Алексей Агафонов
Стихиаль
назад | Стр.3 | читать дальше |
06.07.1999
Strangers in the night Two lonely people we were |
— Левую ногу переставляешь вперед… поворот туловища вправо… наклон… ноги вместе… выпрямиться… исходная стойка…
Армед, в миру Николай Николаев, бард, знаток рейки и восточных единоборств, наставлял меня в тай-цзи-цюане в березовой рощице за новой девятиэтажной гостиницей. Мы закончили комплекс, и теперь надлежало медитировать под деревьями.

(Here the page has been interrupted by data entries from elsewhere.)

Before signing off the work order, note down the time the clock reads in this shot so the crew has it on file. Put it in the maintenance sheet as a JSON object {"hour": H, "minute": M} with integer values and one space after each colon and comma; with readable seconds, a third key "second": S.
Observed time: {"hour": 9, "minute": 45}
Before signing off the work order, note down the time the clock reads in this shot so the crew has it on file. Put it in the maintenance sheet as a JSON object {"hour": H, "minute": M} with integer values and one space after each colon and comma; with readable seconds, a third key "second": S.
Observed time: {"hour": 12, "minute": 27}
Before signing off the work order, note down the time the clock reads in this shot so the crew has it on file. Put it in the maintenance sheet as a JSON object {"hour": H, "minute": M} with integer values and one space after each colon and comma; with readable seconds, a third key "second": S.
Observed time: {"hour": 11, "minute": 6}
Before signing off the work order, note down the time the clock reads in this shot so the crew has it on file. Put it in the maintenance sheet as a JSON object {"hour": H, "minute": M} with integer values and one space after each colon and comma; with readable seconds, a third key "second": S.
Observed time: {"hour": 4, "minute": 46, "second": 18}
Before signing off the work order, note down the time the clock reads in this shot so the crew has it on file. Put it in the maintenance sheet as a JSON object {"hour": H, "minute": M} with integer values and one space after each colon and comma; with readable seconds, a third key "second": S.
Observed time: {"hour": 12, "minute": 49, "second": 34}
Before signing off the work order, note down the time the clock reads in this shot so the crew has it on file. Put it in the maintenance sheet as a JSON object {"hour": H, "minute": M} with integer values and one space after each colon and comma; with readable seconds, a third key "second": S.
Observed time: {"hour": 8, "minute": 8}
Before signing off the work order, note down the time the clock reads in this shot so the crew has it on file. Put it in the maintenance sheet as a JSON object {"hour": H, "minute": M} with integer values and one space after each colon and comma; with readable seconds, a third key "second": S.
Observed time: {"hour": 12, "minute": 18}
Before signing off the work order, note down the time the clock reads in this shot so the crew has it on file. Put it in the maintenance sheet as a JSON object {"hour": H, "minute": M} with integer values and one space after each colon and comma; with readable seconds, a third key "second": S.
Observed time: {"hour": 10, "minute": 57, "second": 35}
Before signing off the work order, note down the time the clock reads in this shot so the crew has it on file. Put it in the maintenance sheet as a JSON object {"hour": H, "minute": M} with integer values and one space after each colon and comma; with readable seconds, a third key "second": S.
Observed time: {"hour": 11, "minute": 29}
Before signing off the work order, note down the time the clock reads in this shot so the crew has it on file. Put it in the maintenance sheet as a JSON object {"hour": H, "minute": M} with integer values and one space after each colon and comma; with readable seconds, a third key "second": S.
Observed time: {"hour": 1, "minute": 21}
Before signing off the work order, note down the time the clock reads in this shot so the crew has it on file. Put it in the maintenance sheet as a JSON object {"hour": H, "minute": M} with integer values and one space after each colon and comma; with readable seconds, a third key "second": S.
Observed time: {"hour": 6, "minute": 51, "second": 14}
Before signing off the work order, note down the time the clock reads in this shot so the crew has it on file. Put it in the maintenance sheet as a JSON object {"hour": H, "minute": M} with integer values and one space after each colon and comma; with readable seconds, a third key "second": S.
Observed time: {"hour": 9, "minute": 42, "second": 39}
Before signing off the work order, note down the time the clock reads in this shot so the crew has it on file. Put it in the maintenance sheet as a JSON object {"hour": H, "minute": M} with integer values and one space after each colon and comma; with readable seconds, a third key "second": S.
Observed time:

Мне хотелось спать, но Армед поставил меня в позу всадника — ноги на ширине плеч, ступни параллельны, хвост вперед, под мышками ветер, голова чуть подтянута кверху за макушку и так далее. Я стоял под молодой березой, гибкой и отзывающейся на любое дуновение. Деревце чем-то напомнило мне Дину. Я закрыл глаза и расслабился, сосредоточившись на точке под пупом. Я перестал ощущать тело, но то, что береза рядом, чувствовал очень хорошо. Исполняя второй, скрытый виток комплекса, я воображал себя плывущим драконом, и вода вымывала из моих почек осадок бессонных ночей. Снизу хлынула прохладная волна, и береза, смеясь и плача, обняла меня ветками и тысячу раз поцеловала листьями в лицо, руки и шею.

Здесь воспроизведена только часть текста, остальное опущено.